[Opening DATA PROVIDED section]
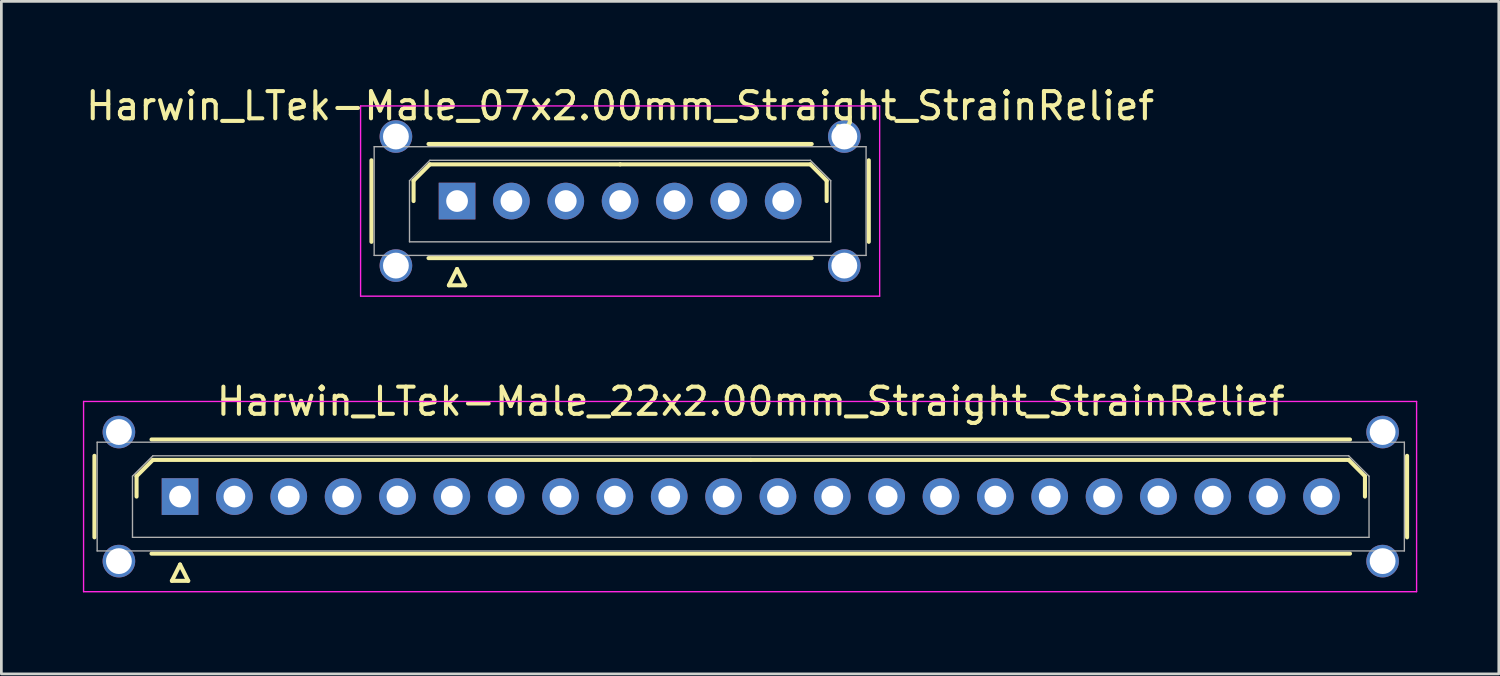
<source format=kicad_pcb>
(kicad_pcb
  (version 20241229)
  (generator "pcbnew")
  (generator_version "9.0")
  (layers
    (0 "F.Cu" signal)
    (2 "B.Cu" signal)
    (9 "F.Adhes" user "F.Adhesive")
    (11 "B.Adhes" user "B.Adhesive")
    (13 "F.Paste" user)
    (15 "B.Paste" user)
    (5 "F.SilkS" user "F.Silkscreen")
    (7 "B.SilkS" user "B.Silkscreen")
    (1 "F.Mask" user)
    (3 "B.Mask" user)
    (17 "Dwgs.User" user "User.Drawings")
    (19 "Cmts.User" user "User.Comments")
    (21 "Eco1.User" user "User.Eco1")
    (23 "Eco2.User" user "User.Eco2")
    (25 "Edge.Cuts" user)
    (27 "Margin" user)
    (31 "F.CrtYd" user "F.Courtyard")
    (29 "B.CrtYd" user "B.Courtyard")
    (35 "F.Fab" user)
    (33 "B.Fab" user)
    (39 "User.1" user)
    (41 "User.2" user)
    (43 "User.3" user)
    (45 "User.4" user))
  (footprint "Harwin_LTek-Male_22x2.00mm_Straight_StrainRelief"
    (layer "F.Cu")
    (at 3.575 15.222)
    (property "Reference" "Harwin_LTek-Male_22x2.00mm_Straight_StrainRelief" (at 21 -3.5 0) (layer "F.SilkS") (effects (font (size 1 1) (thickness 0.15))))
    (attr through_hole)
    (fp_line (start -3.15 -1.5) (end -3.15 1.5) (stroke (width 0.15) (type solid)) (layer "F.SilkS"))
    (fp_line (start -1.6 -0.75) (end -1 -1.35) (stroke (width 0.15) (type solid)) (layer "F.SilkS"))
    (fp_line (start -1.6 0) (end -1.6 -0.75) (stroke (width 0.15) (type solid)) (layer "F.SilkS"))
    (fp_line (start -1.05 -2.1) (end 43.05 -2.1) (stroke (width 0.15) (type solid)) (layer "F.SilkS"))
    (fp_line (start -1.05 2.1) (end 43.05 2.1) (stroke (width 0.15) (type solid)) (layer "F.SilkS"))
    (fp_line (start -1 -1.35) (end 21 -1.35) (stroke (width 0.15) (type solid)) (layer "F.SilkS"))
    (fp_line (start -0.3 3.1) (end 0.3 3.1) (stroke (width 0.15) (type solid)) (layer "F.SilkS"))
    (fp_line (start 0 2.5) (end -0.3 3.1) (stroke (width 0.15) (type solid)) (layer "F.SilkS"))
    (fp_line (start 0.3 3.1) (end 0 2.5) (stroke (width 0.15) (type solid)) (layer "F.SilkS"))
    (fp_line (start 43 -1.35) (end 21 -1.35) (stroke (width 0.15) (type solid)) (layer "F.SilkS"))
    (fp_line (start 43.6 -0.75) (end 43 -1.35) (stroke (width 0.15) (type solid)) (layer "F.SilkS"))
    (fp_line (start 43.6 0) (end 43.6 -0.75) (stroke (width 0.15) (type solid)) (layer "F.SilkS"))
    (fp_line (start 45.15 -1.5) (end 45.15 1.5) (stroke (width 0.15) (type solid)) (layer "F.SilkS"))
    (fp_line (start -3.55 -3.5) (end -3.55 3.5) (stroke (width 0.05) (type solid)) (layer "F.CrtYd"))
    (fp_line (start -3.55 3.5) (end 45.5 3.5) (stroke (width 0.05) (type solid)) (layer "F.CrtYd"))
    (fp_line (start 45.5 -3.5) (end -3.55 -3.5) (stroke (width 0.05) (type solid)) (layer "F.CrtYd"))
    (fp_line (start 45.5 3.5) (end 45.5 -3.5) (stroke (width 0.05) (type solid)) (layer "F.CrtYd"))
    (fp_line (start -3.05 -2) (end -3.05 2) (stroke (width 0.05) (type solid)) (layer "F.Fab"))
    (fp_line (start -3.05 2) (end 45.05 2) (stroke (width 0.05) (type solid)) (layer "F.Fab"))
    (fp_line (start -1.75 -0.75) (end -1 -1.5) (stroke (width 0.05) (type solid)) (layer "F.Fab"))
    (fp_line (start -1.75 1.5) (end -1.75 -0.75) (stroke (width 0.05) (type solid)) (layer "F.Fab"))
    (fp_line (start -1 -1.5) (end 43 -1.5) (stroke (width 0.05) (type solid)) (layer "F.Fab"))
    (fp_line (start 43 -1.5) (end 43.75 -0.75) (stroke (width 0.05) (type solid)) (layer "F.Fab"))
    (fp_line (start 43.75 -0.75) (end 43.75 1.5) (stroke (width 0.05) (type solid)) (layer "F.Fab"))
    (fp_line (start 43.75 1.5) (end -1.75 1.5) (stroke (width 0.05) (type solid)) (layer "F.Fab"))
    (fp_line (start 45.05 -2) (end -3.05 -2) (stroke (width 0.05) (type solid)) (layer "F.Fab"))
    (fp_line (start 45.05 2) (end 45.05 -2) (stroke (width 0.05) (type solid)) (layer "F.Fab"))
    (pad "" thru_hole circle (at -2.25 -2.375) (size 1.2 1.2) (drill 0.95) (layers "*.Cu" "*.Mask"))
    (pad "" thru_hole circle (at -2.25 2.375) (size 1.2 1.2) (drill 0.95) (layers "*.Cu" "*.Mask"))
    (pad "" thru_hole circle (at 44.25 -2.375) (size 1.2 1.2) (drill 0.95) (layers "*.Cu" "*.Mask"))
    (pad "" thru_hole circle (at 44.25 2.375) (size 1.2 1.2) (drill 0.95) (layers "*.Cu" "*.Mask"))
    (pad "1" thru_hole rect (at 0 0) (size 1.35 1.35) (drill 0.8) (layers "*.Cu" "*.Mask"))
    (pad "2" thru_hole circle (at 2 0) (size 1.35 1.35) (drill 0.8) (layers "*.Cu" "*.Mask"))
    (pad "3" thru_hole circle (at 4 0) (size 1.35 1.35) (drill 0.8) (layers "*.Cu" "*.Mask"))
    (pad "4" thru_hole circle (at 6 0) (size 1.35 1.35) (drill 0.8) (layers "*.Cu" "*.Mask"))
    (pad "5" thru_hole circle (at 8 0) (size 1.35 1.35) (drill 0.8) (layers "*.Cu" "*.Mask"))
    (pad "6" thru_hole circle (at 10 0) (size 1.35 1.35) (drill 0.8) (layers "*.Cu" "*.Mask"))
    (pad "7" thru_hole circle (at 12 0) (size 1.35 1.35) (drill 0.8) (layers "*.Cu" "*.Mask"))
    (pad "8" thru_hole circle (at 14 0) (size 1.35 1.35) (drill 0.8) (layers "*.Cu" "*.Mask"))
    (pad "9" thru_hole circle (at 16 0) (size 1.35 1.35) (drill 0.8) (layers "*.Cu" "*.Mask"))
    (pad "10" thru_hole circle (at 18 0) (size 1.35 1.35) (drill 0.8) (layers "*.Cu" "*.Mask"))
    (pad "11" thru_hole circle (at 20 0) (size 1.35 1.35) (drill 0.8) (layers "*.Cu" "*.Mask"))
    (pad "12" thru_hole circle (at 22 0) (size 1.35 1.35) (drill 0.8) (layers "*.Cu" "*.Mask"))
    (pad "13" thru_hole circle (at 24 0) (size 1.35 1.35) (drill 0.8) (layers "*.Cu" "*.Mask"))
    (pad "14" thru_hole circle (at 26 0) (size 1.35 1.35) (drill 0.8) (layers "*.Cu" "*.Mask"))
    (pad "15" thru_hole circle (at 28 0) (size 1.35 1.35) (drill 0.8) (layers "*.Cu" "*.Mask"))
    (pad "16" thru_hole circle (at 30 0) (size 1.35 1.35) (drill 0.8) (layers "*.Cu" "*.Mask"))
    (pad "17" thru_hole circle (at 32 0) (size 1.35 1.35) (drill 0.8) (layers "*.Cu" "*.Mask"))
    (pad "18" thru_hole circle (at 34 0) (size 1.35 1.35) (drill 0.8) (layers "*.Cu" "*.Mask"))
    (pad "19" thru_hole circle (at 36 0) (size 1.35 1.35) (drill 0.8) (layers "*.Cu" "*.Mask"))
    (pad "20" thru_hole circle (at 38 0) (size 1.35 1.35) (drill 0.8) (layers "*.Cu" "*.Mask"))
    (pad "21" thru_hole circle (at 40 0) (size 1.35 1.35) (drill 0.8) (layers "*.Cu" "*.Mask"))
    (pad "22" thru_hole circle (at 42 0) (size 1.35 1.35) (drill 0.8) (layers "*.Cu" "*.Mask")))
  (footprint "Harwin_LTek-Male_07x2.00mm_Straight_StrainRelief"
    (layer "F.Cu")
    (at 13.768 4.348)
    (property "Reference" "Harwin_LTek-Male_07x2.00mm_Straight_StrainRelief" (at 6 -3.5 0) (layer "F.SilkS") (effects (font (size 1 1) (thickness 0.15))))
    (attr through_hole)
    (fp_line (start -3.15 -1.5) (end -3.15 1.5) (stroke (width 0.15) (type solid)) (layer "F.SilkS"))
    (fp_line (start -1.6 -0.75) (end -1 -1.35) (stroke (width 0.15) (type solid)) (layer "F.SilkS"))
    (fp_line (start -1.6 0) (end -1.6 -0.75) (stroke (width 0.15) (type solid)) (layer "F.SilkS"))
    (fp_line (start -1.05 -2.1) (end 13.05 -2.1) (stroke (width 0.15) (type solid)) (layer "F.SilkS"))
    (fp_line (start -1.05 2.1) (end 13.05 2.1) (stroke (width 0.15) (type solid)) (layer "F.SilkS"))
    (fp_line (start -1 -1.35) (end 6 -1.35) (stroke (width 0.15) (type solid)) (layer "F.SilkS"))
    (fp_line (start -0.3 3.1) (end 0.3 3.1) (stroke (width 0.15) (type solid)) (layer "F.SilkS"))
    (fp_line (start 0 2.5) (end -0.3 3.1) (stroke (width 0.15) (type solid)) (layer "F.SilkS"))
    (fp_line (start 0.3 3.1) (end 0 2.5) (stroke (width 0.15) (type solid)) (layer "F.SilkS"))
    (fp_line (start 13 -1.35) (end 6 -1.35) (stroke (width 0.15) (type solid)) (layer "F.SilkS"))
    (fp_line (start 13.6 -0.75) (end 13 -1.35) (stroke (width 0.15) (type solid)) (layer "F.SilkS"))
    (fp_line (start 13.6 0) (end 13.6 -0.75) (stroke (width 0.15) (type solid)) (layer "F.SilkS"))
    (fp_line (start 15.15 -1.5) (end 15.15 1.5) (stroke (width 0.15) (type solid)) (layer "F.SilkS"))
    (fp_line (start -3.55 -3.5) (end -3.55 3.5) (stroke (width 0.05) (type solid)) (layer "F.CrtYd"))
    (fp_line (start -3.55 3.5) (end 15.55 3.5) (stroke (width 0.05) (type solid)) (layer "F.CrtYd"))
    (fp_line (start 15.55 -3.5) (end -3.55 -3.5) (stroke (width 0.05) (type solid)) (layer "F.CrtYd"))
    (fp_line (start 15.55 3.5) (end 15.55 -3.5) (stroke (width 0.05) (type solid)) (layer "F.CrtYd"))
    (fp_line (start -3.05 -2) (end -3.05 2) (stroke (width 0.05) (type solid)) (layer "F.Fab"))
    (fp_line (start -3.05 2) (end 15.05 2) (stroke (width 0.05) (type solid)) (layer "F.Fab"))
    (fp_line (start -1.75 -0.75) (end -1 -1.5) (stroke (width 0.05) (type solid)) (layer "F.Fab"))
    (fp_line (start -1.75 1.5) (end -1.75 -0.75) (stroke (width 0.05) (type solid)) (layer "F.Fab"))
    (fp_line (start -1 -1.5) (end 13 -1.5) (stroke (width 0.05) (type solid)) (layer "F.Fab"))
    (fp_line (start 13 -1.5) (end 13.75 -0.75) (stroke (width 0.05) (type solid)) (layer "F.Fab"))
    (fp_line (start 13.75 -0.75) (end 13.75 1.5) (stroke (width 0.05) (type solid)) (layer "F.Fab"))
    (fp_line (start 13.75 1.5) (end -1.75 1.5) (stroke (width 0.05) (type solid)) (layer "F.Fab"))
    (fp_line (start 15.05 -2) (end -3.05 -2) (stroke (width 0.05) (type solid)) (layer "F.Fab"))
    (fp_line (start 15.05 2) (end 15.05 -2) (stroke (width 0.05) (type solid)) (layer "F.Fab"))
    (pad "" thru_hole circle (at -2.25 -2.375) (size 1.2 1.2) (drill 0.95) (layers "*.Cu" "*.Mask"))
    (pad "" thru_hole circle (at -2.25 2.375) (size 1.2 1.2) (drill 0.95) (layers "*.Cu" "*.Mask"))
    (pad "" thru_hole circle (at 14.25 -2.375) (size 1.2 1.2) (drill 0.95) (layers "*.Cu" "*.Mask"))
    (pad "" thru_hole circle (at 14.25 2.375) (size 1.2 1.2) (drill 0.95) (layers "*.Cu" "*.Mask"))
    (pad "1" thru_hole rect (at 0 0) (size 1.35 1.35) (drill 0.8) (layers "*.Cu" "*.Mask"))
    (pad "2" thru_hole circle (at 2 0) (size 1.35 1.35) (drill 0.8) (layers "*.Cu" "*.Mask"))
    (pad "3" thru_hole circle (at 4 0) (size 1.35 1.35) (drill 0.8) (layers "*.Cu" "*.Mask"))
    (pad "4" thru_hole circle (at 6 0) (size 1.35 1.35) (drill 0.8) (layers "*.Cu" "*.Mask"))
    (pad "5" thru_hole circle (at 8 0) (size 1.35 1.35) (drill 0.8) (layers "*.Cu" "*.Mask"))
    (pad "6" thru_hole circle (at 10 0) (size 1.35 1.35) (drill 0.8) (layers "*.Cu" "*.Mask"))
    (pad "7" thru_hole circle (at 12 0) (size 1.35 1.35) (drill 0.8) (layers "*.Cu" "*.Mask")))
  (gr_rect
    (start -3 -3)
    (end 52.1 21.747)
    (stroke (width 0.1) (type default))
    (fill no)
    (layer "Edge.Cuts")))
</source>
[Closing DATA PROVIDED section]
WHAT TO WORK ON:
Set down, exactly as they appear above, all lines from the one that has "circle (at 22" down to the one that has "circle (at 38", including those two and no others.

RESULT:
    (pad "12" thru_hole circle (at 22 0) (size 1.35 1.35) (drill 0.8) (layers "*.Cu" "*.Mask"))
    (pad "13" thru_hole circle (at 24 0) (size 1.35 1.35) (drill 0.8) (layers "*.Cu" "*.Mask"))
    (pad "14" thru_hole circle (at 26 0) (size 1.35 1.35) (drill 0.8) (layers "*.Cu" "*.Mask"))
    (pad "15" thru_hole circle (at 28 0) (size 1.35 1.35) (drill 0.8) (layers "*.Cu" "*.Mask"))
    (pad "16" thru_hole circle (at 30 0) (size 1.35 1.35) (drill 0.8) (layers "*.Cu" "*.Mask"))
    (pad "17" thru_hole circle (at 32 0) (size 1.35 1.35) (drill 0.8) (layers "*.Cu" "*.Mask"))
    (pad "18" thru_hole circle (at 34 0) (size 1.35 1.35) (drill 0.8) (layers "*.Cu" "*.Mask"))
    (pad "19" thru_hole circle (at 36 0) (size 1.35 1.35) (drill 0.8) (layers "*.Cu" "*.Mask"))
    (pad "20" thru_hole circle (at 38 0) (size 1.35 1.35) (drill 0.8) (layers "*.Cu" "*.Mask"))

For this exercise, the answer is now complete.